### Fragmento del texto:
************

Otro eje relevante en sus obras son el primitivismo y lo identitario, aunque sin dejar de lado su cosmopolitismo para ser capaz de construir un imaginario nacional y moderno a partir del mestizaje entre las culturas indígena, portuguesa y africana que conformaban mayoritariamente la historia de Brasil. Ella buscó un primitivismo autóctono con ese grado de idealización de una mujer blanca y cosmopolita de la clase dirigente.
Dos obras poderosas en esta sección son El Coco, 1924, en la que creó un animal extraño, una rana, un armadillo y otro animal inventado, que fueron como un temible hombre del saco del folclore brasileño pero con un fuerte componente etnológico, en ese sincretismo entre las tres culturas mayoritarias; y por otra parte, Carnaval en Madureira, del mismo año, donde subrayó su visión de un barrio popular de Río de Janeiro con esa replica de la Torre Eiffel en madera, un símbolo parisino en los suburbios de una gran ciudad brasileña, en la que coexisten pacíficamente dos formas de entender el mundo.
En la sala 203 encontramos obras de tres focos temáticos: el Brasil caníbal con lo relativo a la antropofagia; el ambiente de los trabajadores y trabajadoras, sobre todo a partir de la crisis de 1929; y ya en los últimos años, década de los 50 y 60 en la que retomó el género del paisaje, al que dota de una nueva mirada.
El primero de los ejes gira en torno al movimiento antropofágico con una alusión metafórica a que los brasileños se apropian de otras culturas extranjeras y colonizadoras, pero reelaborándolas de un modo constructivo. Su estilo tiende a un sincretismo más simbólico que narrativo. Tarsila califica este tipo de composiciones como brutales y sinceras, alejadas de cualquier convención. Una obra como Urutu, 1928, que originalmente se tituló El huevo, no deja de ser un modo de reflejar a un animal a punto de devorar un huevo. Además hay piezas que aluden a la representación de sus sueños, reminiscencias de la infancia o imágenes del inconsciente como se puede observar en Distancia, 1928, que termina enlazando con las pinturas de Magritte o de Chirico.

************

### Lo esperado:
Reproduce sin cambios el pasaje del texto sobre la pintura de Tarsila que empieza en "El primero de" y termina en "o de Chirico.".

### Datos proporcionados:
************

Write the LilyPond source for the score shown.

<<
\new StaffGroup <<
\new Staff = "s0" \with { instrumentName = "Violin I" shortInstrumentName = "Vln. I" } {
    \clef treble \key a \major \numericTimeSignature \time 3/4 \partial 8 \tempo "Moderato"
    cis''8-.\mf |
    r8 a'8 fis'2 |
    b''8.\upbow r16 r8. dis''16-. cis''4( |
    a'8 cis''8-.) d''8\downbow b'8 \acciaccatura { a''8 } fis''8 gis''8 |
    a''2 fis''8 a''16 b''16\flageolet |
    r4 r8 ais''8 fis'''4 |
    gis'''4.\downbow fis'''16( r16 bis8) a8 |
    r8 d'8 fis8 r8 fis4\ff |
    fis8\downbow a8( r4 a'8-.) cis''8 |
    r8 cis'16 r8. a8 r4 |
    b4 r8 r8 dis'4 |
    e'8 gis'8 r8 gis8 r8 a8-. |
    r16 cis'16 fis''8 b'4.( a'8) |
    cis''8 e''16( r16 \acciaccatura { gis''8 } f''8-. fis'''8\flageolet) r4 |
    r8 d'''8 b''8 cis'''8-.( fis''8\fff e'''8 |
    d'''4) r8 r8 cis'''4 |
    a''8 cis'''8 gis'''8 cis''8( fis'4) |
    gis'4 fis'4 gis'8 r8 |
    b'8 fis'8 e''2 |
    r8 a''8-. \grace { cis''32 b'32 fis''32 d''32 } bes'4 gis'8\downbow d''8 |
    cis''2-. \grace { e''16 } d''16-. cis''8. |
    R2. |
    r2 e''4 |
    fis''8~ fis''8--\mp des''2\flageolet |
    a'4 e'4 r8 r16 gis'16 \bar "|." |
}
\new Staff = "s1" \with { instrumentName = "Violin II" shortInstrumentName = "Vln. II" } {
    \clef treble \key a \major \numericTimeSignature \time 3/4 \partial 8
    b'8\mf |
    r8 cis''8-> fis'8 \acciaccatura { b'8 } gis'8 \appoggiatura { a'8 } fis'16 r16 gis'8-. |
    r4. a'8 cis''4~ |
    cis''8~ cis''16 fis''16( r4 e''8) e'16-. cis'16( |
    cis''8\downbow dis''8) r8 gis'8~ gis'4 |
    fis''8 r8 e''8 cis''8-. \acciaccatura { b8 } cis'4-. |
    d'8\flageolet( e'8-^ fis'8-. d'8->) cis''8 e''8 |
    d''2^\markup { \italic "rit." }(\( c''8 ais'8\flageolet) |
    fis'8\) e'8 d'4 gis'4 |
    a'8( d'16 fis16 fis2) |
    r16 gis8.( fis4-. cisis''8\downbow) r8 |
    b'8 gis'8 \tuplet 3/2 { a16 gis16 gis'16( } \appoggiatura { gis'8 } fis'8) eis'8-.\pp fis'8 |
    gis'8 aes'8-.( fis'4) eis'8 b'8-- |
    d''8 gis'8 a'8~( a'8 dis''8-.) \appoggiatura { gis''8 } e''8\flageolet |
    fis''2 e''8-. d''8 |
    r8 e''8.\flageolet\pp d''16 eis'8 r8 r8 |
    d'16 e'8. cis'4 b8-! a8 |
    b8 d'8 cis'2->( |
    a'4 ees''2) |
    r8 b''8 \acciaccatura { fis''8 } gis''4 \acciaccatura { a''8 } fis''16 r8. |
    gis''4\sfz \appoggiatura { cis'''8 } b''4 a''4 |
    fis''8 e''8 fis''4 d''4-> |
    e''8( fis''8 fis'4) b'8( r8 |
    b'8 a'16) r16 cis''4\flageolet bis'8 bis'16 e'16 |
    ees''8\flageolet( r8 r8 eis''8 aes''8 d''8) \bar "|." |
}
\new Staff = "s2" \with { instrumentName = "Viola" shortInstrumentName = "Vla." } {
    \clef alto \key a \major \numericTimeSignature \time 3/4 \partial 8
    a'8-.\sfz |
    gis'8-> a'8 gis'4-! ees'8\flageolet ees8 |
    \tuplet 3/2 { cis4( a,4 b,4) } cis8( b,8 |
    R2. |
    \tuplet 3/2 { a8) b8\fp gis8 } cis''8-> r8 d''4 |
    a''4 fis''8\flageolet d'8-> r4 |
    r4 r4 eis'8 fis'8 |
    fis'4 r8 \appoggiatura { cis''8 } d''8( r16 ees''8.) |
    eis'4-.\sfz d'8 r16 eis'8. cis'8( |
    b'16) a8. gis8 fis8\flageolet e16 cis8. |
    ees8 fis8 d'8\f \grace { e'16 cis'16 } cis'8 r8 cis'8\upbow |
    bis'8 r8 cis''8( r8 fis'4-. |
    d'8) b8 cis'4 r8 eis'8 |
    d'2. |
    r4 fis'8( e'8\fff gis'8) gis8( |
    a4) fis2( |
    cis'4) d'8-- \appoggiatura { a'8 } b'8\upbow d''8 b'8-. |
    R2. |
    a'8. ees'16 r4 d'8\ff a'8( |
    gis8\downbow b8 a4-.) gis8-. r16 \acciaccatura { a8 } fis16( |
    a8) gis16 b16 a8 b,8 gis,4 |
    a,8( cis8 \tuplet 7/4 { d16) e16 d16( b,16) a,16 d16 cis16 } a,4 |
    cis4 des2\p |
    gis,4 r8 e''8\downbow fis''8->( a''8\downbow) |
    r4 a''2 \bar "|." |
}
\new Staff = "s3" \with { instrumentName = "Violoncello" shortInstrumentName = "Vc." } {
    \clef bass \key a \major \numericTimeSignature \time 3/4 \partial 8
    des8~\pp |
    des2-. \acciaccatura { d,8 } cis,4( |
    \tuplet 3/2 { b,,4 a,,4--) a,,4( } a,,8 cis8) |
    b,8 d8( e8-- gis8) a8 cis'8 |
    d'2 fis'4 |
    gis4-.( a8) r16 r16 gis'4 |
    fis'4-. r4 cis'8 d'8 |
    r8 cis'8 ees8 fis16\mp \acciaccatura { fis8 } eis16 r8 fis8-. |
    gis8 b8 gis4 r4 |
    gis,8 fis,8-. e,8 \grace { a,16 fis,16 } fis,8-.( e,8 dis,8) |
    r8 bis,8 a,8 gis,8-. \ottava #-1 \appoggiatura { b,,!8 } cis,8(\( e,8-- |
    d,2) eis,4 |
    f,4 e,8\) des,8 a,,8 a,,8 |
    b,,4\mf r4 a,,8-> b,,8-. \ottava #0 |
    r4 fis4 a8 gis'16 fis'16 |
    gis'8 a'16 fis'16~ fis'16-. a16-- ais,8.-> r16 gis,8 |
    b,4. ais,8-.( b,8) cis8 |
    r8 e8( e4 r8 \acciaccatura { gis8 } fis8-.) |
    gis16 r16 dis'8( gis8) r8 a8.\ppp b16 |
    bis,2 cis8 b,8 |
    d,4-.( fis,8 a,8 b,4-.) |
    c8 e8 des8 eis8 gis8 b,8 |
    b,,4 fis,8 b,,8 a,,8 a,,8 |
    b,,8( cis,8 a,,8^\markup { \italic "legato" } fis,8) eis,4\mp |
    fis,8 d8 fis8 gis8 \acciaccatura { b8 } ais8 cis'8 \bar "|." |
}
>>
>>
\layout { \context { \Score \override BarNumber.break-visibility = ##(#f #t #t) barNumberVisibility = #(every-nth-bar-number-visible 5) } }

************

### Respuesta del ejercicio:
El primero de los ejes gira en torno al movimiento antropofágico con una alusión metafórica a que los brasileños se apropian de otras culturas extranjeras y colonizadoras, pero reelaborándolas de un modo constructivo. Su estilo tiende a un sincretismo más simbólico que narrativo. Tarsila califica este tipo de composiciones como brutales y sinceras, alejadas de cualquier convención. Una obra como Urutu, 1928, que originalmente se tituló El huevo, no deja de ser un modo de reflejar a un animal a punto de devorar un huevo. Además hay piezas que aluden a la representación de sus sueños, reminiscencias de la infancia o imágenes del inconsciente como se puede observar en Distancia, 1928, que termina enlazando con las pinturas de Magritte o de Chirico.